All resulting nucleotides and amino-acid sequences are saved in fasta to allow further use with other bioinformatics software.
MassBlast requires BLAST+ and a Ruby environment with bioinformatic libraries, Bioruby (Goto et al., 2010) and ORF Finder. The environment can either be manually installed by the user or be deployed by a release package (https://github.com/averissimo/mass-blast/releases) that already contains the Ruby interpreter and all Ruby libraries. All options come pre-configured with the packaged version of MassBlast, allowing the user to rapidly run the application with its default workflow settings. Once installed, the next step requires the user to copy the fasta query files and databases into the respective folders and to run the work-flow by using the distributed executable: mass-blast.

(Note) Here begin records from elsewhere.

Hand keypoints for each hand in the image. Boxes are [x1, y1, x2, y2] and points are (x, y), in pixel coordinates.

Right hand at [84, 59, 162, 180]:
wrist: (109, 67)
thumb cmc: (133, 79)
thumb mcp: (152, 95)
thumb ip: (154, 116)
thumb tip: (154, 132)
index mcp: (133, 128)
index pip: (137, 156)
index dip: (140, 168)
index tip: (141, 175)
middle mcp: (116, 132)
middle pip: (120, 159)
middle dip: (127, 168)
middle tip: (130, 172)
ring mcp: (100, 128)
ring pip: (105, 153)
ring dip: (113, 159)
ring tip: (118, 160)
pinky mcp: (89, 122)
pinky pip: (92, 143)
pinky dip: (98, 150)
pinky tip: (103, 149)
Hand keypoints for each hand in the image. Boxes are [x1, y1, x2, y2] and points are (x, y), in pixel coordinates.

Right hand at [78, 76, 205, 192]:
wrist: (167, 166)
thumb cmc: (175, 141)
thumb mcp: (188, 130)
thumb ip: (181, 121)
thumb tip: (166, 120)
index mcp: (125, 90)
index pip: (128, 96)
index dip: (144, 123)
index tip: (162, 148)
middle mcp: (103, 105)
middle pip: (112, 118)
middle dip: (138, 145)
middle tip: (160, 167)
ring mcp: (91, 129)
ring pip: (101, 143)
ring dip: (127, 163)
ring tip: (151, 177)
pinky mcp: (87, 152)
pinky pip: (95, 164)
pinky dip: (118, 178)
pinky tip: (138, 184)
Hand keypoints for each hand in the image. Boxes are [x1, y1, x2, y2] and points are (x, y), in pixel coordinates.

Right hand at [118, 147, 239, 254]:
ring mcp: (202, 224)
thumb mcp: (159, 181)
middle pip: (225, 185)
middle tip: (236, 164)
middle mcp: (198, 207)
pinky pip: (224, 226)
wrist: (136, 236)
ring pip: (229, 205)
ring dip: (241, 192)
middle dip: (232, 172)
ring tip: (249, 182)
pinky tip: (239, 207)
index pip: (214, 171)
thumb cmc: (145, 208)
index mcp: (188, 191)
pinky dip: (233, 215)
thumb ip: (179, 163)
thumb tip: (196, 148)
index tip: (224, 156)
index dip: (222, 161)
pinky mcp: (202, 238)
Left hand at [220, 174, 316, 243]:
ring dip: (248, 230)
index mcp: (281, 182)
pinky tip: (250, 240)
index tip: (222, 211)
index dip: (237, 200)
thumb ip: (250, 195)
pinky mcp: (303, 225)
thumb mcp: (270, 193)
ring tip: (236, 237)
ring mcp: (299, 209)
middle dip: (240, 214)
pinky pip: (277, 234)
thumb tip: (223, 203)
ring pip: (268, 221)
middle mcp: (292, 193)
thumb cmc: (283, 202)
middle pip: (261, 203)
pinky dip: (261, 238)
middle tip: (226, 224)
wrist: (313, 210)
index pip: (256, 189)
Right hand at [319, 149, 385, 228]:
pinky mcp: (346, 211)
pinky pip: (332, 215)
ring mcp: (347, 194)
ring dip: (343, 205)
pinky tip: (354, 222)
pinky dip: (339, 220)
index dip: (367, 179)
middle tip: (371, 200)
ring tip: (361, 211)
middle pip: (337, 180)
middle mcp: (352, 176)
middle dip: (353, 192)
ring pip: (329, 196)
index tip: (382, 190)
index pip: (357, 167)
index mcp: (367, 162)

The workflow can be tested on the Blackberry transcriptome (Garcia-Seco et al., 2015) together with benchmarked queries (cytochromes P450 from the CYP71 clan), which test the different search methods and postprocessing filtering steps.
3 Application
The analysis of nucleotide datasets is very complex and relies on an array of tools and processes for retrieving relevant information. Automated workflows such as MassBlast can play an important role to accelerate data analysis. Although MassBlast does not offer a novel concept for data analysis, it represents a new pipeline that allows the rapid assessment of data in the context of different hypotheses.

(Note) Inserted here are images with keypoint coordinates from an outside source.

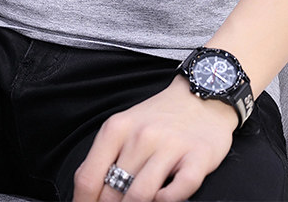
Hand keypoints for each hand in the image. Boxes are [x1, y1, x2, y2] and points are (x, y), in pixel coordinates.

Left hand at [73, 75, 238, 201]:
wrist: (203, 96)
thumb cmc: (161, 117)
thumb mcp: (125, 127)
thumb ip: (102, 157)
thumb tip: (84, 193)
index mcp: (117, 129)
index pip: (88, 179)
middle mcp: (142, 136)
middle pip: (112, 193)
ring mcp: (170, 146)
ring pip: (140, 196)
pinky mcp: (197, 157)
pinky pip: (176, 193)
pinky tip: (161, 199)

As a test example, when analyzing the Blackberry transcriptome comprising 42431 contigs against 50 cytochromes P450 from the CYP71 clan, it took 6h42min for a trained scientist to do the job manually. Manual data mining was carried out using the BLAST engine implemented in BioEdit, followed by a manual curation and search for ORFs with online tools. In contrast, it took 6s using MassBlast with a personal computer (1 core of an intel(R) i7 4980HQ @2.8Ghz processor, 32 GB DDR3L RAM, SSD drive, windows 10 operating system) to replicate the manual results. During the MassBlast execution, 63% of the computing time was used for the BLAST step. The latter is heavily dependent on the size of the databases and queries, whereas the curation phase depends exclusively on the results from BLAST. Most of the processing time is spent loading the data from disk. Using the MassBlast workflow, the amount of effort required for analysis and validation has been greatly reduced, because MassBlast not only accelerates these processes, but also provides reproducible results every time a query is run.
4 Conclusion
MassBlast can BLAST several query files against several databases. MassBlast can be used to search and/or annotate sequences (e.g. specific biosynthetic pathways, all cytochromes P450, etc.), to search new protein families (e.g. not yet named cytochromes P450), for a quick exploration of new RNAseq libraries, for a quick comparison of RNAseq libraries, or to generate lists of candidates that can then be given as input to other tools.
Funding
This work was supported by the European Union Framework Program 7, Project BacHBERRY [FP7-613793], and FCT, through IDMEC, under LAETA, projects UID/EMS/50022/2013. SV acknowledges support by Program Investigador FCT (IF/00653/2012) from FCT, co-funded by the European Social Fund (ESF) through the Operational Program Human Potential (POPH). AV acknowledges support from FCT SFRH/BD/97415/2013.
Conflict of Interest: none declared.
Acknowledgements
We would like to thank Cathie Martin and Philippe Vain for reading the manuscript and providing us with important comments and insights. We would also like to thank: Aldo Ricardo Almeida Robles and Nuno Mira for testing MassBlast.